Troubleshooting
Widget Monitor: errors & provider failover
The Widget Monitor at
/settings/system/widget-monitor (super-admin only) is the
error counterpart to the hot-path
latency dashboard. Latency answers “why is the bot slow?”; the
Widget Monitor answers “what's breaking?” — stream failures,
LLM-provider outages, and visitor-reported freezes, all in one feed you can
triage and mark resolved as you fix each one.
What it tracks
Each row is one failure or anomaly on the visitor path:
- Provider down — every configured LLM provider failed for a turn. This is the one to act on first: a real outage your visitors felt.
- Stream failed — an unhandled exception killed a reply mid-flight. Open it to read the exception class and trace the cause.
- Failover — the primary provider stumbled but a backup picked the turn up. Informational: the visitor saw nothing wrong, but a rising count means the primary is unhealthy.
- Client freeze — the visitor's browser saw the stream stall (no data for 35s, or the 120s ceiling) and gave up. Reported by the widget itself, so you catch freezes even when the server looks fine.
- Tool-loop timeout / Retrieval failed — slower-path failures in tool calling or knowledge retrieval.
Filter by time window (24h / 7d / 30d), type, severity, and open-vs-resolved. The banner at the top gives a plain-English verdict (“provider outage in progress…”, “healthy with hiccups…”, “all clear…”) so you can read the state at a glance. Click Resolve on a row once you've dealt with it — or Reopen if it comes back.
Provider failover — why a single outage no longer kills every chat
The reliability backbone behind the monitor is runtime provider failover. Pitchbar can be configured with more than one LLM provider (Cloudflare Workers AI, OpenAI, OpenRouter). When two or more are configured, every visitor turn runs through a failover chain: if the primary provider is slow, returns a 5xx, is rate-limited (429), or has run out of credits, Pitchbar transparently retries the next provider — same turn, before the visitor sees an error.

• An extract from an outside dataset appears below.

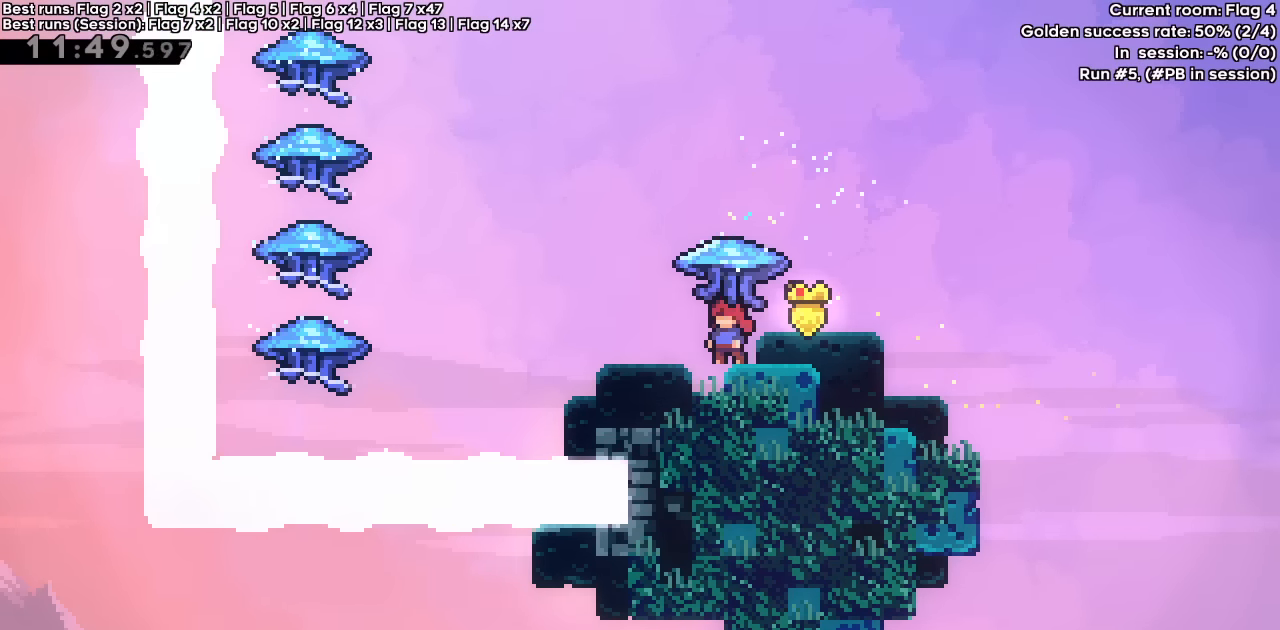
{"keys": [], "events": [[17, "grab", "up"], [50, "down", "up"], [150, "left", "down"], [434, "left", "up"]]}
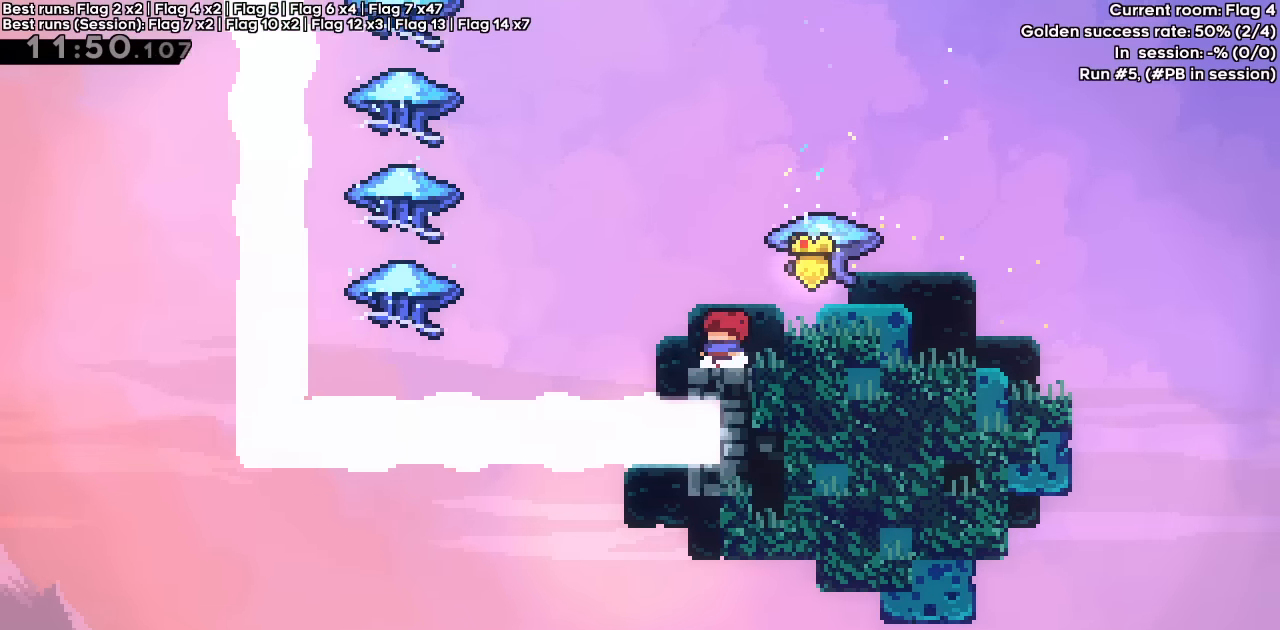
{"keys": ["jump", "left"], "events": [[84, "left", "down"], [184, "jump", "down"]]}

- Retryable failures (timeouts, 429s, 5xx, connection errors) trigger failover — the provider is the problem, so another may succeed.
- Client errors (a 4xx “bad request”) are not retried — every provider would reject them identically, so the error surfaces immediately instead of doubling the latency.
- Streaming only fails over before the first token. Once the visitor has seen text, a mid-stream drop can't be silently restarted on another provider — it surfaces as a stream failure.
OPENAI_API_KEY or OPENROUTER_API_KEY alongside
your Cloudflare credentials) so a single outage becomes invisible to
visitors instead of fatal.
Fail-fast timeouts
Blocking provider calls (tool decisions, embeddings) are capped well below the streaming budget so a hung provider is abandoned quickly and failover reaches the next one fast, rather than waiting out a full minute. Streaming keeps a generous budget because a legitimate long answer holds the connection open; a 5-second connect cap still detects a dead host immediately.
Tuning the freeze detector
“Client freeze” events come from the widget's own stall detector. If you see them clustered, cross-reference the hot-path latency monitor — a freeze is usually a turn that genuinely took longer than the widget's patience (35s without a single byte), which points at provider responsiveness or an overloaded tool loop rather than a hard crash.